11. How Did the Witch Panics End? (28:48–33:22)
- The decline was triggered by changing legal standards: once courts started doubting confessions, peer accusations, bodily marks, and swimming tests, the judicial foundation of witch-hunting collapsed.
- With the law revised, witchcraft accusations became illegal, but belief did not disappear overnight. Vigilante “justice” sometimes filled the gap.
"One day it was illegal to be a witch and practice witchcraft. The next day it was illegal to even claim that witchcraft existed and was a real phenomenon." — Steven Veerapen (32:36)
12. Key Takeaways: Not 'Backward Thinking'—But a Cautionary Tale (33:32–36:19)
- Veerapen cautions against viewing James and his peers as merely misguided villains, noting that within their context, they saw themselves as heroes purging societal evils.
- History, he emphasizes, is not a straight line of progress—sometimes, "progressive" thinking leads down dark alleys.
"To people like King James, hunting witches was progressive. They were getting rid of what they thought was a problem." — Steven Veerapen (36:04)
13. Next Project Teaser (36:19–37:55)
- Veerapen’s next scholarly focus is Henry VIII—not just as King of England but as a figure in British (including Scottish, Welsh, Irish) context.
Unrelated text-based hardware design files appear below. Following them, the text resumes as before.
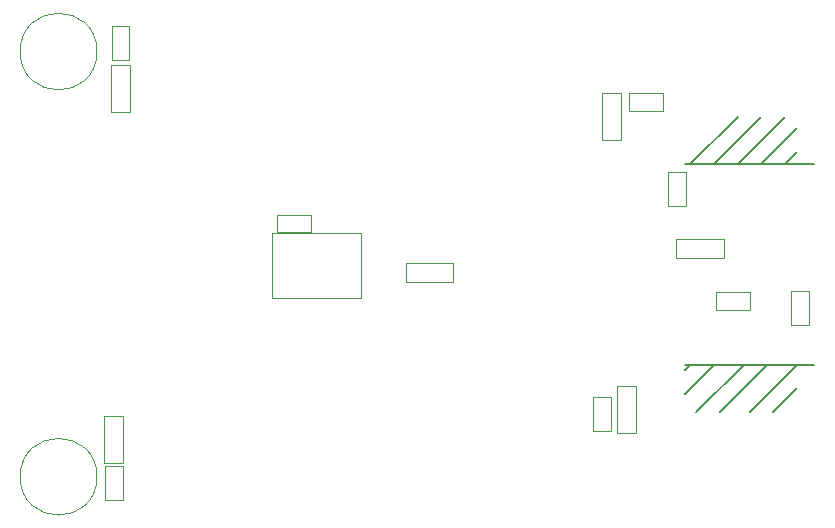
<source format=gbr>
G04 #@! TF.FileFunction,Other,User*
%FSLAX46Y46*%
G04 Gerber Fmt 4.6, Leading zero omitted, Abs format (unit mm)*
G04 Created by KiCad (PCBNEW 4.0.4-stable) date 02/07/17 14:21:35*
%MOMM*%
%LPD*%
G01*
G04 APERTURE LIST*
%ADD10C,0.100000*%
%ADD11C,0.200000*%
%ADD12C,0.050000*%
G04 APERTURE END LIST*
D10*
D11*
X149445000Y-71745000D02*
X145445000Y-75745000D01*
X151445000Y-71745000D02*
X147445000Y-75745000D01*
X153445000Y-71745000D02*
X149445000Y-75745000D01*
X154445000Y-72745000D02*
X151445000Y-75745000D01*
X154445000Y-74745000D02*
X153445000Y-75745000D01*
X145445000Y-92745000D02*
X144945000Y-93245000D01*
X147445000Y-92745000D02*
X144945000Y-95245000D01*
X149945000Y-92745000D02*
X145945000Y-96745000D01*
X151945000Y-92745000D02*
X147945000Y-96745000D01*
X154445000Y-92745000D02*
X150445000Y-96745000D01*
X154445000Y-94745000D02*
X152445000Y-96745000D01*
X144945000Y-92745000D02*
X155945000Y-92745000D01*
X144945000Y-75745000D02*
X155945000Y-75745000D01*
D12*
X125350000Y-84160000D02*
X121350000Y-84160000D01*
X125350000Y-85760000D02*
X121350000Y-85760000D01*
X125350000Y-84160000D02*
X125350000Y-85760000D01*
X121350000Y-84160000D02*
X121350000Y-85760000D01*
X143530000Y-76420000D02*
X143530000Y-79320000D01*
X145030000Y-76420000D02*
X145030000Y-79320000D01*
X143530000Y-76420000D02*
X145030000Y-76420000D01*
X143530000Y-79320000D02*
X145030000Y-79320000D01*
X110445000Y-81565000D02*
X113345000Y-81565000D01*
X110445000Y-80065000D02*
X113345000Y-80065000D01*
X110445000Y-81565000D02*
X110445000Y-80065000D01*
X113345000Y-81565000D02*
X113345000Y-80065000D01*
X95870000Y-101300000D02*
X95870000Y-104200000D01*
X97370000Y-101300000D02*
X97370000Y-104200000D01*
X95870000Y-101300000D02*
X97370000Y-101300000D01*
X95870000Y-104200000D02*
X97370000Y-104200000D01*
X97940000Y-66960000D02*
X97940000Y-64060000D01*
X96440000Y-66960000D02*
X96440000Y-64060000D01*
X97940000Y-66960000D02*
X96440000Y-66960000D01*
X97940000Y-64060000D02*
X96440000Y-64060000D01*
X95195000Y-102245000D02*
G75*
G03X95195000Y-102245000I-3250000J0D01*
G01*
X95195000Y-66245000D02*
G75*
G03X95195000Y-66245000I-3250000J0D01*
G01*
X97420000Y-101090000D02*
X97420000Y-97090000D01*
X95820000Y-101090000D02*
X95820000Y-97090000D01*
X97420000Y-101090000D02*
X95820000Y-101090000D01*
X97420000Y-97090000D02*
X95820000Y-97090000D01*
X96400000Y-67370000D02*
X96400000Y-71370000D01*
X98000000Y-67370000D02*
X98000000Y-71370000D01*
X96400000Y-67370000D02*
X98000000Y-67370000D01*
X96400000Y-71370000D02*
X98000000Y-71370000D01*
X117535000Y-81575000D02*
X117535000Y-87075000D01*
X110035000Y-81575000D02*
X110035000Y-87075000D01*
X117535000Y-81575000D02*
X110035000Y-81575000D01*
X117535000Y-87075000D02*
X110035000Y-87075000D01*
X138700000Y-98360000D02*
X138700000Y-95460000D01*
X137200000Y-98360000D02*
X137200000Y-95460000D01*
X138700000Y-98360000D02*
X137200000Y-98360000D01*
X138700000Y-95460000D02*
X137200000Y-95460000D01*
X140210000Y-71270000D02*
X143110000Y-71270000D01*
X140210000Y-69770000D02*
X143110000Y-69770000D01*
X140210000Y-71270000D02*
X140210000Y-69770000D01*
X143110000Y-71270000D02*
X143110000Y-69770000D01*
X140830000Y-98560000D02*
X140830000Y-94560000D01*
X139230000Y-98560000D02*
X139230000Y-94560000D01*
X140830000Y-98560000D02*
X139230000Y-98560000D01*
X140830000Y-94560000D02*
X139230000Y-94560000D01*
X137970000Y-69730000D02*
X137970000Y-73730000D01*
X139570000Y-69730000D02*
X139570000Y-73730000D01*
X137970000Y-69730000D02*
X139570000Y-69730000D01*
X137970000Y-73730000D02*
X139570000Y-73730000D01*
X150500000Y-86620000D02*
X147600000Y-86620000D01*
X150500000Y-88120000D02*
X147600000Y-88120000D01*
X150500000Y-86620000D02*
X150500000Y-88120000D01*
X147600000Y-86620000D02*
X147600000Y-88120000D01*
X153980000Y-86530000D02*
X153980000Y-89430000D01*
X155480000Y-86530000D02*
X155480000Y-89430000D01*
X153980000Y-86530000D02*
X155480000Y-86530000D01*
X153980000Y-89430000D02*
X155480000Y-89430000D01*
X148260000Y-82120000D02*
X144260000Y-82120000D01*
X148260000Y-83720000D02*
X144260000Y-83720000D01*
X148260000Y-82120000D02*
X148260000Y-83720000D01*
X144260000Y-82120000D02*
X144260000Y-83720000D01*
M02*

</source>
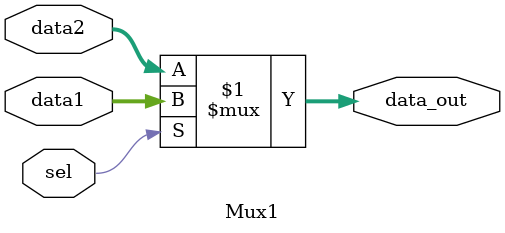
<source format=v>
module Mux1(
    input [4:0] data1,
    input [4:0] data2,
    input sel,
    output [4:0] data_out
);

    assign data_out = (sel) ? data1 : data2;

endmodule
</source>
Memorable Quotes & Key Timestamps
-
On the myth of medieval witch-hunting:
"People have a perception that [witch hunting] was a medieval pursuit… it wasn't." — Steven Veerapen (04:19) -
On the Kirk and King as 'unhappy bedfellows':
"On this subject, they could absolutely unite and make kind of unhappy bedfellows... because witches were the common enemy." — Steven Veerapen (16:03) -
On James's personality:
"The guy never had an unexpressed thought. Everything that went on, he had an opinion on it and he wanted everyone to know his opinion." — Steven Veerapen (11:46) -
On historical progress:
"History is not just a straight line of things getting better. There are a lot of blind alleys and it goes off in horrible directions and wrong directions and things." — Steven Veerapen (36:15) -
On legal change and the end of witch-hunting:
"One day it was illegal to be a witch and practice witchcraft. The next day it was illegal to even claim that witchcraft existed and was a real phenomenon." — Steven Veerapen (32:36)
Episode Structure & Timestamps
- 01:36–03:47 — Introductions & impetus for the book
- 03:47–07:41 — Medieval, Reformation and Counter-Reformation context
- 07:41–09:12 — Elizabethan legal context
- 09:37–11:25 — The genesis of James’s obsession & North Berwick trials
- 11:25–13:25 — James’s "Demonology" and self-presentation
- 13:25–17:18 — Political utility of witch-hunting; unity against a common enemy
- 17:56–20:23 — The structure of panics and what caused/dampened them
- 20:23–24:56 — James as King of England; Witch-hunting subsides
- 25:13–28:48 — Post-James witch panics and legacy in courts and culture
- 28:48–33:22 — How the panic ended: the law’s transformation
- 33:32–36:19 — Reflections on historical understanding, mindset and progress
- 36:19–37:55 — Veerapen’s next project: Henry VIII in British context
Final Thoughts
"Witches: A King's Obsession" challenges simplistic narratives about early modern witch-hunting, showing it as a product of its cultural and political moment—one shaped profoundly by the personality and ambitions of King James. Veerapen’s scholarship urges us to see both the banality and the horror of the period, and reminds us that “progress” is always a matter of perspective.